Available on NETFLIX
REVIEW - PIECES OF A WOMAN
Pieces of a Woman dibuka oleh
adegan home birth dalam long take sepanjang kurang lebih 22
menit yang sudah ramai dibicarakan, selaku ajang unjuk gigi hampir tiap
departemen. Pertama, tentu saja sinematografi Benjamin Loeb, di mana kamera
sanggup mengikuti seluruh detail Mise-en-scène
yang dibangun sang sutradara, Kornél Mundruczó, guna melahirkan momen
senyata mungkin. Realisme yang mencengkeram atensi juga emosi penonton. Pun
efek spesial untuk membuat Vanessa Kirby tampak meyakinkan sebagai wanita yang
tengah menjalani persalinan, patut diberi pujian.
Momen tersebut
turut memperkenalkan kita pada performa kelas wahid Kirby, yang bakal membuat
penonton menahan napas, sembari merasakan sakit serta penderitaan karakternya.
Nantinya sang aktris memberi lebih banyak lagi. Tapi selain adegan persalinan
dan akting Kirby, apa lagi yang orang bicarakan tentang film ini? Saya rasa
tidak banyak, kalau bukan tidak ada. Selain karena dua elemen itu teramat
menonjol, dalam sisa durasinya, Pieces of
a Woman memang tak menawarkan hal spesial lain.
Bukan spoiler bila saya menyebut persalinan
itu tidak diakhiri dengan perayaan penuh suka cita. Hampir semua materi promosi
sudah mengungkap, bahwa Martha (Vanessa Kirby) dan Sean (Shia LaBeouf)
kehilangan bayi mereka. Kesalahan dilimpahkan kepada Eva (Molly Parker) selaku
bidan pengganti dadakan. Ibu Martha, Elizabeth (Ellen Burstyn), ngotot ingin
menjebloskan Eva ke penjara. Menurut Elizabeth, seseorang mesti disalahkan dan
menerima ganjaran. Martha tidak berpikiran sama.

KUMPULAN SOAL:
A: Menurut ulasan film Pieces of a Woman, siapa yang menangani sinematografi dalam adegan persalinan di rumah pada pembuka film?
B: Silakan sambung ulasan film Pieces of a Woman mulai sesudah kalimat "Martha tidak berpikiran sama."
Catatan yang menyusul merupakan bahan tersendiri, terpisah dari kutipan teks.

ISI DATA:
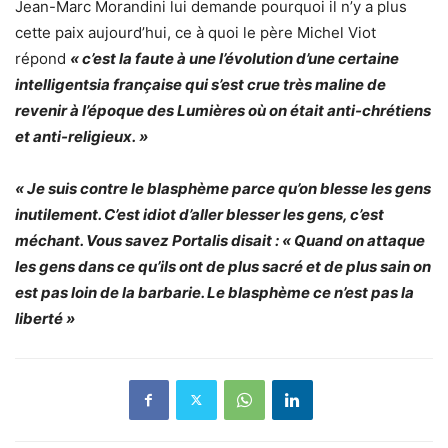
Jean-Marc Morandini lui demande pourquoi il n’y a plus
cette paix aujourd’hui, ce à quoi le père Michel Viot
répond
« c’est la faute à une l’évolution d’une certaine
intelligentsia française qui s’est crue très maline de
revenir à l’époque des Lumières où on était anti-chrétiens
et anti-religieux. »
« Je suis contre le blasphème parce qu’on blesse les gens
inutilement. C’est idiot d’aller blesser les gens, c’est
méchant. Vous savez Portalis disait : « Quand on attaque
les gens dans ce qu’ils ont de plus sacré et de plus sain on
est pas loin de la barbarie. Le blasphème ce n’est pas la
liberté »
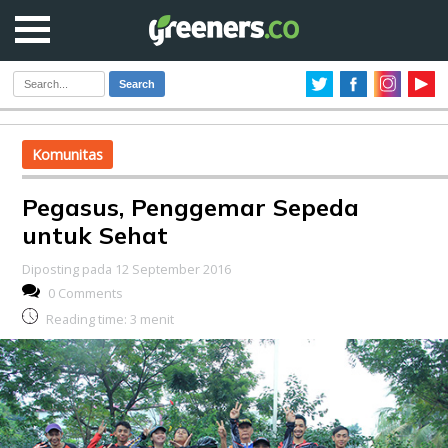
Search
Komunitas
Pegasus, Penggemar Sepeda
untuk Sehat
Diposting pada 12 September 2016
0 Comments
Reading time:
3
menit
==
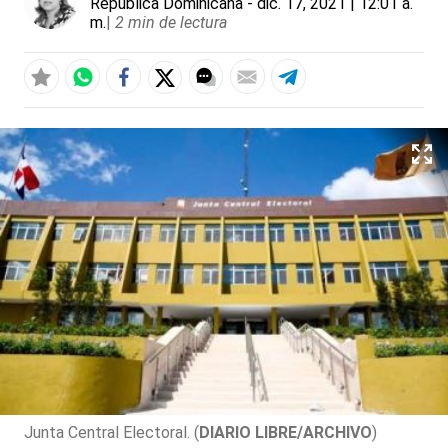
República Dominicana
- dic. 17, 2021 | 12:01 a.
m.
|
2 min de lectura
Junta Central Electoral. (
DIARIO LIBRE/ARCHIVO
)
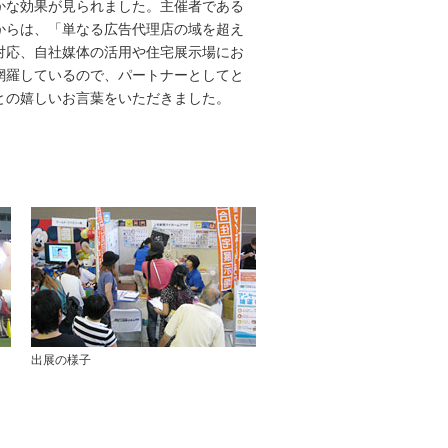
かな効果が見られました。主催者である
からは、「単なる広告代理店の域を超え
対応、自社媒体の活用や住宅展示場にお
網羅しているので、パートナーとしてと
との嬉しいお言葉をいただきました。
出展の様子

JAWABAN:
A: Benjamin Loeb.

B:
Martha pun
melanjutkan hidup, kembali ke kantor walau orang-orang memberinya tatapan yang
berbeda. Naskahnya, yang ditulis oleh istri Mundruczó , Kata Wéber, berdasarkan
tragedi personal yang mereka alami, memaparkan luka si protagonis, yang
diperparah oleh banyaknya tekanan dari orang-orang di sekitarnya. Berkata ingin
membantu, sejatinya mereka cuma berniat memenuhi ego masing-masing. Keinginan
agar Martha membaik bukan sepenuhnya didasari kepedulian tulus, melainkan
karena cara Martha menangani duka membuat mereka tidak nyaman.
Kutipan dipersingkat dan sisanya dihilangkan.